**REQUIRED ACTION**. Set down all of the data that follows word for word, without the images.

*** Opening INPUT MATERIAL ***

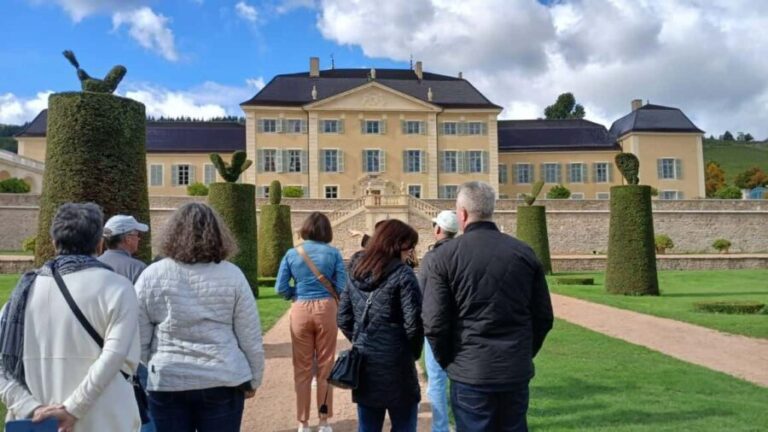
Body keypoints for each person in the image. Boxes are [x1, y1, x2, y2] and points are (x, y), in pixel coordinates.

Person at [422, 181, 554, 432]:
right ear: (491, 210)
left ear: (461, 214)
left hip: (470, 370)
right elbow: (543, 317)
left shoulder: (444, 257)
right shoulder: (524, 252)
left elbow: (434, 323)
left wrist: (450, 361)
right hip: (512, 369)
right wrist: (522, 353)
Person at [0, 202, 142, 431]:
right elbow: (114, 356)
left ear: (54, 242)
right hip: (105, 417)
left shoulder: (22, 293)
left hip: (39, 421)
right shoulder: (118, 288)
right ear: (99, 243)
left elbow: (2, 366)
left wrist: (30, 407)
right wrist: (72, 408)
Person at [134, 203, 264, 432]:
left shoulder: (151, 275)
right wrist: (254, 378)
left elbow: (139, 337)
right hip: (221, 378)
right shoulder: (232, 275)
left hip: (168, 379)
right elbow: (249, 336)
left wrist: (155, 362)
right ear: (217, 235)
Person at [338, 220, 423, 432]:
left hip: (365, 361)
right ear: (396, 244)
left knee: (368, 426)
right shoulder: (404, 275)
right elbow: (413, 325)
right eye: (409, 247)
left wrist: (362, 340)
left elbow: (343, 318)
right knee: (404, 425)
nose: (411, 252)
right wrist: (411, 352)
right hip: (398, 362)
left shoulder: (356, 270)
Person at [276, 212, 346, 432]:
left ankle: (303, 423)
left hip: (301, 309)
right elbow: (343, 286)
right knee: (326, 365)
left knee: (302, 368)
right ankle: (324, 422)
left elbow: (280, 287)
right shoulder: (333, 253)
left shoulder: (292, 253)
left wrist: (296, 294)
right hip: (326, 308)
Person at [98, 214, 155, 432]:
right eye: (136, 235)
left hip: (99, 348)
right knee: (142, 410)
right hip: (132, 351)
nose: (139, 239)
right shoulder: (139, 269)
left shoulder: (95, 265)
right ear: (126, 239)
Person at [417, 210, 459, 432]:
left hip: (436, 327)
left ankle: (441, 428)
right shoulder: (464, 253)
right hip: (462, 328)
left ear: (438, 229)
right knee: (461, 380)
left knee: (437, 381)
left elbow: (421, 293)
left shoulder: (432, 257)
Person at [98, 214, 149, 284]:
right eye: (137, 235)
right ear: (128, 239)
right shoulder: (138, 268)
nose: (139, 239)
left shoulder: (92, 265)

*** Closing INPUT MATERIAL ***

**TASK ANSWER**.
Body keypoints for each person in the image. Boxes are [x1, y1, x2, y2] and points are (x, y), in pixel coordinates.

Person at [422, 181, 554, 432]:
right ear: (491, 210)
left ear: (461, 214)
left hip: (470, 370)
right elbow: (543, 317)
left shoulder: (444, 257)
right shoulder: (524, 252)
left elbow: (434, 323)
left wrist: (450, 361)
right hip: (512, 369)
right wrist: (522, 353)
Person at [0, 202, 142, 431]:
right elbow: (114, 356)
left ear: (54, 242)
right hip: (105, 417)
left shoulder: (22, 293)
left hip: (39, 421)
right shoulder: (118, 288)
right ear: (99, 243)
left elbow: (2, 366)
left wrist: (30, 407)
right wrist: (72, 408)
Person at [134, 203, 264, 432]:
left shoulder: (151, 275)
right wrist: (254, 378)
left elbow: (139, 337)
right hip: (221, 378)
right shoulder: (232, 275)
left hip: (168, 379)
right elbow: (249, 336)
left wrist: (155, 362)
right ear: (217, 235)
Person at [338, 220, 423, 432]:
left hip: (365, 361)
right ear: (396, 244)
left knee: (368, 426)
right shoulder: (404, 275)
right elbow: (413, 325)
right eye: (409, 247)
left wrist: (362, 340)
left elbow: (343, 318)
right knee: (404, 425)
nose: (411, 252)
right wrist: (411, 352)
right hip: (398, 362)
left shoulder: (356, 270)
Person at [276, 212, 346, 432]:
left ankle: (303, 423)
left hip: (301, 309)
right elbow: (343, 286)
right knee: (326, 365)
left knee: (302, 368)
right ankle: (324, 422)
left elbow: (280, 287)
right shoulder: (333, 253)
left shoulder: (292, 253)
left wrist: (296, 294)
right hip: (326, 308)
Person at [98, 214, 155, 432]:
right eye: (136, 235)
left hip: (99, 348)
right knee: (142, 410)
right hip: (132, 351)
nose: (139, 239)
right shoulder: (139, 269)
left shoulder: (95, 265)
right ear: (126, 239)
Person at [417, 210, 459, 432]:
left hip: (436, 327)
left ankle: (441, 428)
right shoulder: (464, 253)
right hip: (462, 328)
left ear: (438, 229)
right knee: (461, 380)
left knee: (437, 381)
left elbow: (421, 293)
left shoulder: (432, 257)
Person at [98, 214, 149, 284]:
right eye: (137, 235)
right ear: (128, 239)
right shoulder: (138, 268)
nose: (139, 239)
left shoulder: (92, 265)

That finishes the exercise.